Quote all the text in the data below verbatim, leaving out the pictures.

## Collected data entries
Segment Open
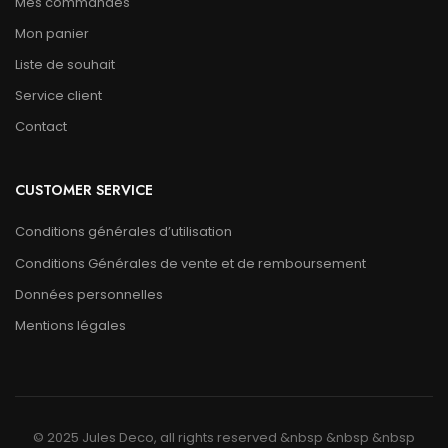
Mes commandes
Mon panier
Liste de souhait
Service client
Contact
CUSTOMER SERVICE
Conditions générales d’utilisation
Conditions Générales de vente et de remboursement
Données personnelles
Mentions légales
© 2025 Jules Deco, all rights reserved &nbsp &nbsp &nbsp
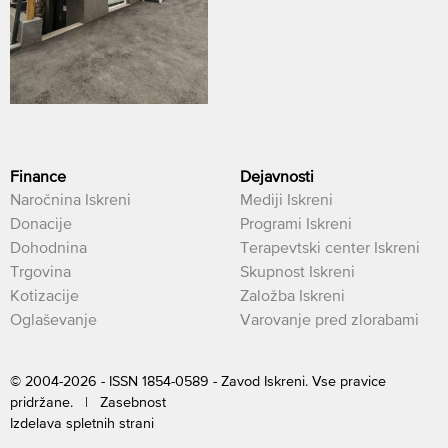
Finance
Dejavnosti
Naročnina Iskreni
Mediji Iskreni
Donacije
Programi Iskreni
Dohodnina
Terapevtski center Iskreni
Trgovina
Skupnost Iskreni
Kotizacije
Založba Iskreni
Oglaševanje
Varovanje pred zlorabami
© 2004-2026 - ISSN 1854-0589 - Zavod Iskreni. Vse pravice
pridržane. |
Zasebnost
Izdelava spletnih strani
Segment Closed
## SOLUTION TO THE PROBLEM
Mes commandes
Mon panier
Liste de souhait
Service client
Contact
CUSTOMER SERVICE
Conditions générales d’utilisation
Conditions Générales de vente et de remboursement
Données personnelles
Mentions légales
© 2025 Jules Deco, all rights reserved &nbsp &nbsp &nbsp
Finance
Dejavnosti
Naročnina Iskreni
Mediji Iskreni
Donacije
Programi Iskreni
Dohodnina
Terapevtski center Iskreni
Trgovina
Skupnost Iskreni
Kotizacije
Založba Iskreni
Oglaševanje
Varovanje pred zlorabami
© 2004-2026 - ISSN 1854-0589 - Zavod Iskreni. Vse pravice
pridržane. |
Zasebnost
Izdelava spletnih strani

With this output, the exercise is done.